Miss Cooter returns to Sally, and then she, Miss Cooter, and Sally's heart are visited by Joey, Dick, and his heart. Joey tells Sally he loves her, and the two decide to culminate their feelings by finally having sex. Meanwhile, Vanessa is envious of their new-found love, but gets back together with Rick, who says the rumors of him cheating on her were false. Flopsy and Rick's Dick are reunited, the Old Snatch and Big T are happily seeing the world together, and Weenie finds a new home as the dick of the now-vagina-less Tiffany ("Finale").

==Cast and characters==

| Actor/Actress | Character |
|---|---|
| Joey Richter | Joey Richter |
| Joe Walker | Dick |
| Jaime Lyn Beatty | Sally |
| Devin Lytle | Miss Cooter |
| Ali Gordon | Vanessa |
| Alle-Faye Monka | Tiffany |
| Nicholas Joseph Strauss-Matathia | The Old Snatch |
| Brian Holden | Flopsy |
| A.J. Holmes | Joey's Heart |
| Corey Dorris | Big T |
| Arielle Goldman | Weenie |
| Lily Marks | Sally's Heart High Council Pussy |
| Richard Campbell | Rick The Kid That Hates Joey |
| Joe Moses | Rick's Dick |

==Musical numbers==

- Act I
- "Me and My Dick" – Joey, Dick
- "Ready to Go" – Sally, Miss Cooter, Joey, Dick, Vanessa, Tiffany, The Old Snatch, Flopsy, Students
- "I've Seen You Around Here Before" – Dick, Miss Cooter
- "Nothin' Like a Dick" – The Old Snatch, Miss Cooter
- "Listen to Your Heart" – Joey's Heart, Joey

- Act II
- "Land of the Dicks" – Weenie, Big T, The Lost Dicks
- "Even Though" – Joey, Sally, Company
- "Gotta Find His Dick" – Joey's Heart, Company
- "The Council of the Pussies" – The Old Snatch, High Council Pussy, The Council of the Pussies
- "Flight of the Pussies" – The Old Snatch, The Council of the Pussies
- "Big T's Temptation" – Big T, The Lost Dicks
- "Me and My Dick" (Reprise)^ – Joey, Dick
- "Me and My Dick" (Reprise #2)^ – The Old Snatch
- "Finale" – Joey, Sally, Miss Cooter, Dick, Joey's Heart, Company

- Alternate versions of "Ready to Go" and "Even Though," performed by Darren Criss are played during the credits of the YouTube version as well as appearing on the soundtrack album.
- ^Not on Cast Recording

==Development==
The musical has its origins in The Penis Play, a short play written by A.J. Holmes and Matt Lang as part of the University of Michigan's Basement Arts 24 Hour Theater festival, where teams of writers, directors, and actors are challenged to create a show in a day.
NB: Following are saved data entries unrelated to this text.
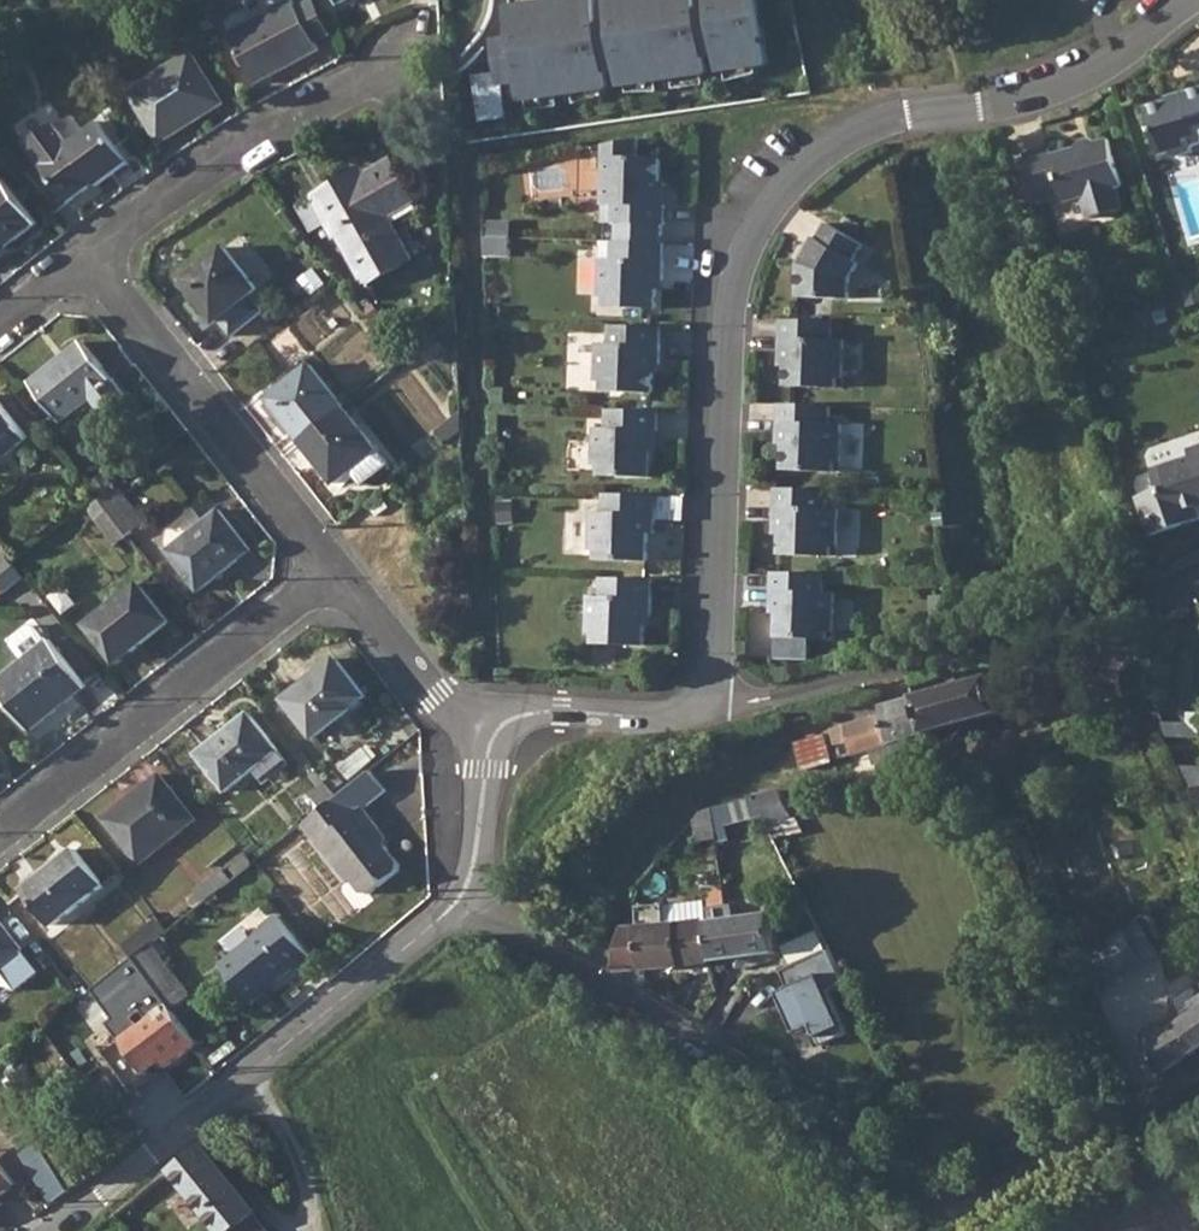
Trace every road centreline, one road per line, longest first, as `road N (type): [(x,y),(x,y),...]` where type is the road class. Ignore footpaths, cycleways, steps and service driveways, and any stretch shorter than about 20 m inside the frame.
road 1 (residential): [(709,705),(729,300),(783,182),(856,126),(901,109),(1009,100),(1063,82),(1198,0)]
road 2 (residential): [(454,911),(55,1230)]
road 3 (residential): [(1198,580),(811,693),(709,705)]
road 4 (residential): [(0,832),(335,573)]
road 5 (residential): [(811,1111),(556,956),(454,911)]
road 6 (residential): [(87,255),(335,573)]
road 7 (residential): [(87,255),(221,165),(367,87)]
road 8 (residential): [(709,705),(640,717),(532,713),(506,721),(490,737)]
road 9 (residential): [(335,573),(438,696),(490,737)]
road 10 (residential): [(490,737),(471,877),(454,911)]

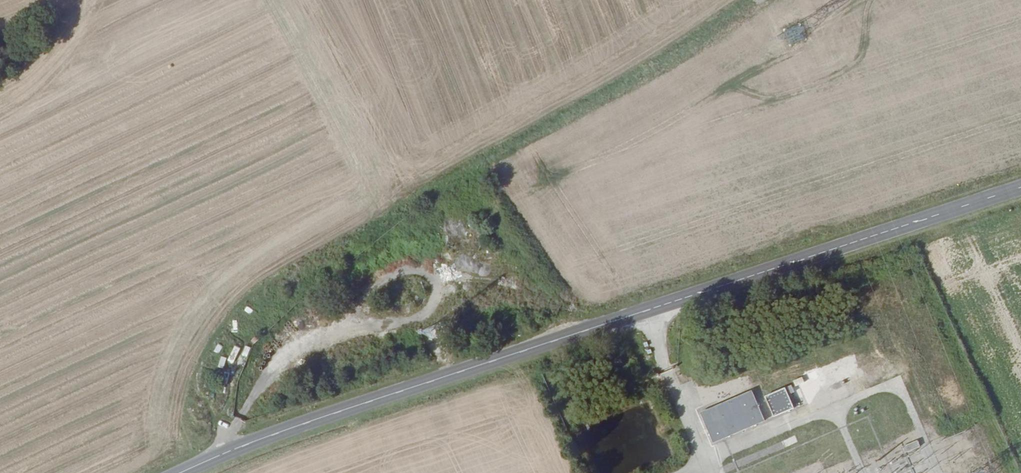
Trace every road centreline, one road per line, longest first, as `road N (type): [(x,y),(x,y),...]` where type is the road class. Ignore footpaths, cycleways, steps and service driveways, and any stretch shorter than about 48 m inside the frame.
road 1 (track): [(226,453),(201,407),(198,367),(240,313),(412,205),(608,105),(776,0)]
road 2 (primary): [(649,313),(337,413),(182,472)]
road 3 (primary): [(1020,191),(649,313)]

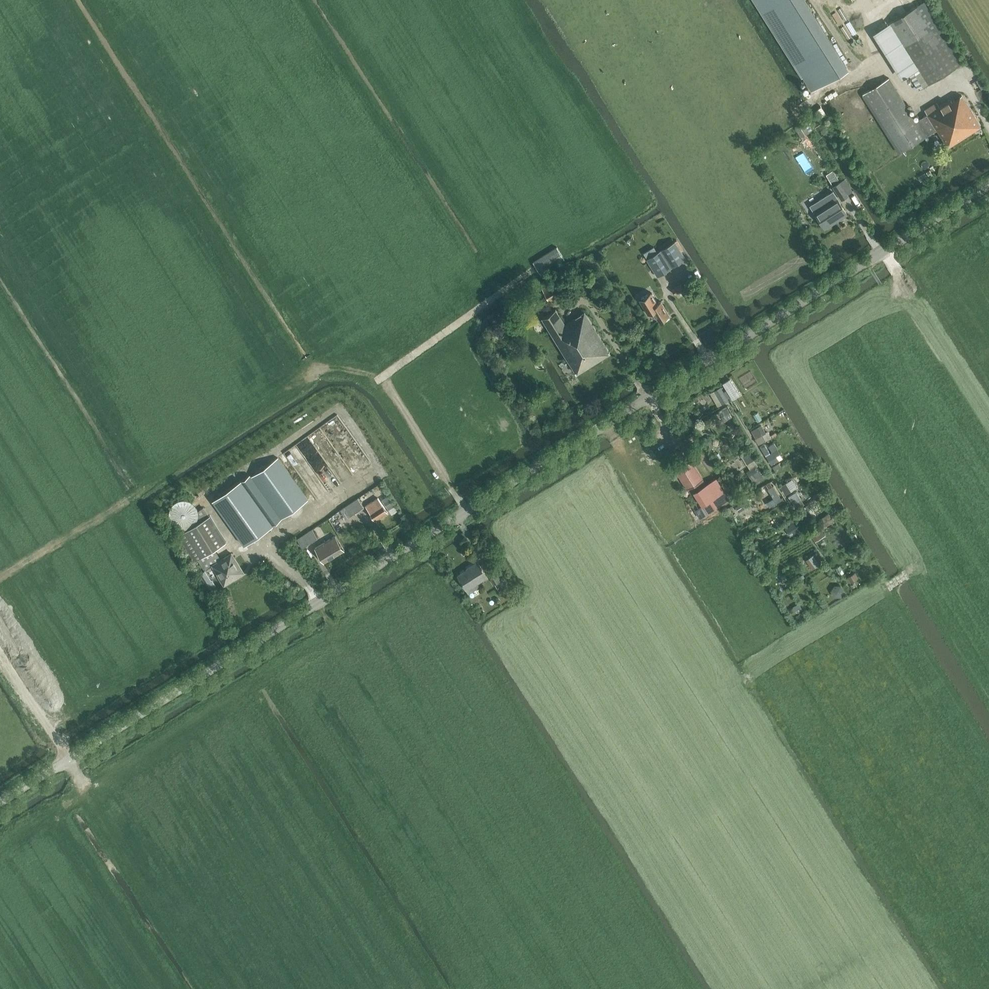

After the success of Starkid's A Very Potter Musical, the pair collaborated with Lang's brother Nick, Brian Holden, Eric Kahn Gale and Darren Criss to expand the show into a full two-act musical, to serve as Starkid's second production.

==Productions==
Me and My Dick was performed October 29–31, 2009, on the University of Michigan campus. The musical was posted on YouTube in its entirety November 13, 2009.

==Recording==

A cast recording of the production was released January 6, 2010, digitally through iTunes. All of the songs featured on stage are present on the recording, except for the short reprises of "Me and My Dick" performed by Joey Richter and The Old Snatch in Act II. Also, on the iTunes track listing, "Nothin' Like a Dick" is listed as "There Ain't Nothing Like a Dick" and "Heaven on Earth" is listed simply as "Finale," probably because, as in the musical, in addition to the original song, it also includes reprises of "Even Though" and "Me and My Dick."

The album became the first ever student musical to place on the Billboard 200 charts, peaking at No. 11 for Billboard's Top Cast Albums.